In the above calculations, I ignore other miscellaneous items such as loyalties, foreign exchange impact, investment income, etc., which I feel are not material, sometimes offset each other when combined, and most likely won't change the whole picture that much. I also tried to be conservative in my calculations. In the near future, I see earnings will be lower than cashflow due to: 1) depreciation which will increase due to large capital expenditure the last 2 years but will decreasing next year; 2)stock-based incentives (options) which will increase. Both are non-cash items, especially stock options expenses, which were not even included in and part of anyone's financial statement until a couple of years ago.

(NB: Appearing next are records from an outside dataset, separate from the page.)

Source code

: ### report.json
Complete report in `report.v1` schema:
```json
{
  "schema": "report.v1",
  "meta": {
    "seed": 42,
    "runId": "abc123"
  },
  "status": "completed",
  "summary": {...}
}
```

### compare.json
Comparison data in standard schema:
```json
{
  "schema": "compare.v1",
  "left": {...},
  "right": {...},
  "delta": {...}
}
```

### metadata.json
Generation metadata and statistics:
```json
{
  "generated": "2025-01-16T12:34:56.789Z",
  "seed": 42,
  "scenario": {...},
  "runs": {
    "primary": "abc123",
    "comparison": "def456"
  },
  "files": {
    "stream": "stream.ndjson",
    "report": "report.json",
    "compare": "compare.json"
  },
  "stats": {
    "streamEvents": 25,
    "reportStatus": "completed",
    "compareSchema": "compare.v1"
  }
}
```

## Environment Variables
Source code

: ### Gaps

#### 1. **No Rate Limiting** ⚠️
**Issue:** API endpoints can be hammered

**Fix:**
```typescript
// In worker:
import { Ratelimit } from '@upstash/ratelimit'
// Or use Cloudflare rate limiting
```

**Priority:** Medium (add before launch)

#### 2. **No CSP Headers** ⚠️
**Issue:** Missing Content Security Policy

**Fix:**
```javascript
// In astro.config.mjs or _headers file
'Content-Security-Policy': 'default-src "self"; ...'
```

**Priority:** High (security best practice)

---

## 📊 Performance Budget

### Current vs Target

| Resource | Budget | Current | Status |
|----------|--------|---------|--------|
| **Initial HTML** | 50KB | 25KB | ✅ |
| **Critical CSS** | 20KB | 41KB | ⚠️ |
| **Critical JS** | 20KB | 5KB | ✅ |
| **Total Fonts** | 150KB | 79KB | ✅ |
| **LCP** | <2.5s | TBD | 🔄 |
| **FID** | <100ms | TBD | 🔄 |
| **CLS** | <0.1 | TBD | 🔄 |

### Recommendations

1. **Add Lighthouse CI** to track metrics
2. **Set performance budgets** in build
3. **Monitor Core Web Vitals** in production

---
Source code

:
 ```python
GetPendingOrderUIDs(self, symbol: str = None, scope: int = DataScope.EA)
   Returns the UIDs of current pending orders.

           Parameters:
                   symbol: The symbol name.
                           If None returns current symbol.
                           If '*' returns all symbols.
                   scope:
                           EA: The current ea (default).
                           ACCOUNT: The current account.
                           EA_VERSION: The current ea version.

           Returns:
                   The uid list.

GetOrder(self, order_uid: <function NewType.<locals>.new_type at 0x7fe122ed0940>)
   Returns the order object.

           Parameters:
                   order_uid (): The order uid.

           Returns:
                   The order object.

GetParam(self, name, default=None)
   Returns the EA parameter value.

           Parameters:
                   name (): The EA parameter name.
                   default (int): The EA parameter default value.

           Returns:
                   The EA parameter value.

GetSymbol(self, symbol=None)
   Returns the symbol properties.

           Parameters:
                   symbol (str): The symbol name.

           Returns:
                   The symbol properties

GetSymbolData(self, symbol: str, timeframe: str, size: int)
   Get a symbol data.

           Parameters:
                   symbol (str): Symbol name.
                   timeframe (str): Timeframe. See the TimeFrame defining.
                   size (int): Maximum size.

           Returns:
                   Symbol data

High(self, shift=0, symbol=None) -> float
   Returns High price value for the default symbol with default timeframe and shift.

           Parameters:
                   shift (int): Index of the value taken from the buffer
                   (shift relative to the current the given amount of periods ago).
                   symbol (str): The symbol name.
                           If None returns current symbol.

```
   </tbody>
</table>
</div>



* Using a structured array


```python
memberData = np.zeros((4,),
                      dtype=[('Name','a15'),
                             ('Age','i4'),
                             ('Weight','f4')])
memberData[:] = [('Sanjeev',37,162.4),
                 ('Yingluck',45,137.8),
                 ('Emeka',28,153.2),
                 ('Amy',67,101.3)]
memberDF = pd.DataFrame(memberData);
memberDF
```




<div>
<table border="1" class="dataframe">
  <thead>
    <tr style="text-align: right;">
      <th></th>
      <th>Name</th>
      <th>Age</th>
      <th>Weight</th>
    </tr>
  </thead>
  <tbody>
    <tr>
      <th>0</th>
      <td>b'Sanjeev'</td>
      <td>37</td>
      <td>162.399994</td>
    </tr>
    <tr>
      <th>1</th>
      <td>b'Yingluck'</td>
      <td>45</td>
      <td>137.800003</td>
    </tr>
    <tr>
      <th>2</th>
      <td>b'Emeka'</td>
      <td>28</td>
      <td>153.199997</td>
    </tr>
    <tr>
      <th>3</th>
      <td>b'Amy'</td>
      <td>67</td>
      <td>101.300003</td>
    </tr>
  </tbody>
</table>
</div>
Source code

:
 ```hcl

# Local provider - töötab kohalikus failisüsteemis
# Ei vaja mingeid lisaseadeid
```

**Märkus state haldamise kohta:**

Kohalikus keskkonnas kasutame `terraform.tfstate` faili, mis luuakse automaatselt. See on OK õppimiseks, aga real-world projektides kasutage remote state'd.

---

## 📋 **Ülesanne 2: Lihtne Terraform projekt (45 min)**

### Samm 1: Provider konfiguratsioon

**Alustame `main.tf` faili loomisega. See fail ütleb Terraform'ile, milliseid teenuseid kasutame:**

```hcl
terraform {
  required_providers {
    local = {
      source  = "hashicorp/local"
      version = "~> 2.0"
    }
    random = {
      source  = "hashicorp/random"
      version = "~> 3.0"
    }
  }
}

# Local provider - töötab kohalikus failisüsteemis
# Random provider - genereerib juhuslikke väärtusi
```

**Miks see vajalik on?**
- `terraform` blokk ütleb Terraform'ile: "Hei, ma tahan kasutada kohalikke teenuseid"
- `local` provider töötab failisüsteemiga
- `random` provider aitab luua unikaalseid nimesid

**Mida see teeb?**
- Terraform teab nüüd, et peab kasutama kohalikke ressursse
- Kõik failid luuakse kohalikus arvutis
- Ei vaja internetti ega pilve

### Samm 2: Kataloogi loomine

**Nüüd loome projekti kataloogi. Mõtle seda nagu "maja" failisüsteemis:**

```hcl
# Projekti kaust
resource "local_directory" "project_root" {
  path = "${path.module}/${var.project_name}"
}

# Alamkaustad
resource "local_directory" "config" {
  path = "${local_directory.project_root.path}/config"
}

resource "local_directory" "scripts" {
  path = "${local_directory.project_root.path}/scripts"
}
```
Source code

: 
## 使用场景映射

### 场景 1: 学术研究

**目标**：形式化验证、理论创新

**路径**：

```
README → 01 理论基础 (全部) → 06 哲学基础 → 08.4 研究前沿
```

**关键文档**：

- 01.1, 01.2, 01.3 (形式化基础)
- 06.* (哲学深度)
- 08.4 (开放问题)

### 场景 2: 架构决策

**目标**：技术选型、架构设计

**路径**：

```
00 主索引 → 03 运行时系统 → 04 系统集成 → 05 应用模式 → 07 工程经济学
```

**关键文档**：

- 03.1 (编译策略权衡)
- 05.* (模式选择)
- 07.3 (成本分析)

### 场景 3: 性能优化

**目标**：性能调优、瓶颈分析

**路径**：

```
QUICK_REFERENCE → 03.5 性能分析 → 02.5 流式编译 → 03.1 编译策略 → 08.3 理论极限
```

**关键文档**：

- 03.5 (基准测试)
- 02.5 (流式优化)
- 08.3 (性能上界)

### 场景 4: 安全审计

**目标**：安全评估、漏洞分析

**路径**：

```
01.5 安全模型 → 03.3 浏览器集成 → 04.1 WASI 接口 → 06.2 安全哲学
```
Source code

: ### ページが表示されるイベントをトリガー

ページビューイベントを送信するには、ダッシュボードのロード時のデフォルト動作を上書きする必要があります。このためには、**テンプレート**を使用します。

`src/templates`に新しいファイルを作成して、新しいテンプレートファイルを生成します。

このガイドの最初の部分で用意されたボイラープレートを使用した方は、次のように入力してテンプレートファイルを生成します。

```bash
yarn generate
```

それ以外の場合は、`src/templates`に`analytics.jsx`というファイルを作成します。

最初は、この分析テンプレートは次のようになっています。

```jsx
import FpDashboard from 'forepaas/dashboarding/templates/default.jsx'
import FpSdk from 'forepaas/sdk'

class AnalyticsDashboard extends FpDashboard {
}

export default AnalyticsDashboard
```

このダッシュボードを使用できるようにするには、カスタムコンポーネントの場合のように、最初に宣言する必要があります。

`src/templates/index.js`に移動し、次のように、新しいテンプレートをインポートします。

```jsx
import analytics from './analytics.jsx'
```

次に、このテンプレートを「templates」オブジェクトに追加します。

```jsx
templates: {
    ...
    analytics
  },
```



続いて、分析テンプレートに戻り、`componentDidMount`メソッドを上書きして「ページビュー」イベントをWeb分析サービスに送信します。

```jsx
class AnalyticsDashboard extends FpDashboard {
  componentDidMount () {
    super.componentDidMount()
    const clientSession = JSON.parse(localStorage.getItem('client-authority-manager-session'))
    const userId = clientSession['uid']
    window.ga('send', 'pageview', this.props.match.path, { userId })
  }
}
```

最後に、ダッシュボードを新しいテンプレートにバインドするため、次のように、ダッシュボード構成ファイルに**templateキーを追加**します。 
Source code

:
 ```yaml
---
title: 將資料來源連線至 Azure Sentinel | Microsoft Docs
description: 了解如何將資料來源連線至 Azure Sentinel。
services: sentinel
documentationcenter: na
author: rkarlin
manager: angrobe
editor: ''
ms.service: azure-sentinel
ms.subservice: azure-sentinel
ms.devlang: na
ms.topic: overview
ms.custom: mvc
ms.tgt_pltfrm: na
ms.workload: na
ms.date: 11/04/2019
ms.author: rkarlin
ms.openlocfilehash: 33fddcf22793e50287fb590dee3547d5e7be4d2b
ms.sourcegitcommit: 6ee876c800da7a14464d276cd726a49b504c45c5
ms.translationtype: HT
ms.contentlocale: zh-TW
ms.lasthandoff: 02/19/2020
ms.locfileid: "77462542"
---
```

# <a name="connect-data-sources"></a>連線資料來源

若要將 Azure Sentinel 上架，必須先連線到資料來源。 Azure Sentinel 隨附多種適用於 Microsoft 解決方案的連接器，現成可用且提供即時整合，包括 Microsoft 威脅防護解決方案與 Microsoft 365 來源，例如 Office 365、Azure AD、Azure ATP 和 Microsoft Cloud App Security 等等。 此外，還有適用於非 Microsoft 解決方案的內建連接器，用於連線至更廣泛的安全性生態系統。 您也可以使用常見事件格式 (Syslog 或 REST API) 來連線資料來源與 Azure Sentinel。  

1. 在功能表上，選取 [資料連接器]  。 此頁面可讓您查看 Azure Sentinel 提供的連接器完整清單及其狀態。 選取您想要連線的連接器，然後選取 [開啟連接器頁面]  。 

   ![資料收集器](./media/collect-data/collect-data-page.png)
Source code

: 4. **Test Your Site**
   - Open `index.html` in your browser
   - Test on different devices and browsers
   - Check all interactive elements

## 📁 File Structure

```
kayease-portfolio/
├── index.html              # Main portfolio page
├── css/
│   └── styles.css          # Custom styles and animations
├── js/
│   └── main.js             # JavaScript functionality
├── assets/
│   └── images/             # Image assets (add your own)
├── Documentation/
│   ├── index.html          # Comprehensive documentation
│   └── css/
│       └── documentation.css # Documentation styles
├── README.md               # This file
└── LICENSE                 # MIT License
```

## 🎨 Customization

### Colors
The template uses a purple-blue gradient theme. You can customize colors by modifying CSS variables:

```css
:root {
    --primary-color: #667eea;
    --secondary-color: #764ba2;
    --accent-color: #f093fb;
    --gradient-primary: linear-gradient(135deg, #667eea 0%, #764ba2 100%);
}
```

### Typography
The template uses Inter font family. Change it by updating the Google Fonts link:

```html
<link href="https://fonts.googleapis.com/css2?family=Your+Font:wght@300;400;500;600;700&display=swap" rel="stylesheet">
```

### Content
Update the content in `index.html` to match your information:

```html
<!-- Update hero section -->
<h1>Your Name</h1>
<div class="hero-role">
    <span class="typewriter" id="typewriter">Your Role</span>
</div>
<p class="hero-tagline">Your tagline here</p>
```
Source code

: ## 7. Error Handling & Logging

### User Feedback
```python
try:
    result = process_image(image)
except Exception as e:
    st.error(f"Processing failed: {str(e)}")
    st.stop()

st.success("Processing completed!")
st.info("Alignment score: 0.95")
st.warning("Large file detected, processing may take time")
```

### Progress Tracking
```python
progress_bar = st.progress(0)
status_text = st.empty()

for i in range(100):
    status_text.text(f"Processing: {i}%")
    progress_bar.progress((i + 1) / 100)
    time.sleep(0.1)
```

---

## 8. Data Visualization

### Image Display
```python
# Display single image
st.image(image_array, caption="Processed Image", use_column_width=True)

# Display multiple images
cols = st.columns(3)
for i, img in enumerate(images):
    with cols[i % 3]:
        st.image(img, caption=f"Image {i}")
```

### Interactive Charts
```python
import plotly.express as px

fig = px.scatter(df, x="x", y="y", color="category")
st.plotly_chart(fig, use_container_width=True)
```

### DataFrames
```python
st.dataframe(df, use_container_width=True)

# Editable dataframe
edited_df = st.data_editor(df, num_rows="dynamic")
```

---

During the entire trip, Endeavour Silver was very open and transparent about their financials, and it is a company which is easy to understand and evaluate. It is simple, blue-collar and straight forward. It has tangible assets you can actually see and touch, unlike some hi-tech companies with products that either go up to the sky or fall to Hell, or some non-tangible banking "assets" which become huge liabilities overnight.

Gold and silver correlate closely with each other. I fully expect both gold and silver to do well in the next two years, with silver probably outperforming gold and junior miners entering an explosive phase. If it happens as predicted, with its operating leverage, all estimates here on Endeavour's cashflow and profit could turn out to be quite at the low end. Currently Endeavour receives very little institutional coverage, even at market cap of about $160M.

Once its story of high potential, high growth and high profit becomes broadly publicized, it is expected to draw more institutional interest, coverage and ownership, which will help its stock price. The timing at the moment seems right too, since Endeavour is at the turning point of becoming profitable. Silver production is often a by-product of other minerals, and there are very few stand-alone silver companies around. Once the precious metals and junior miner sector come back to life after the current correction phase, we should see a nice run-up of many juniors including Endeavour, which is on its way to becoming a mid-tier silver exploration and production company.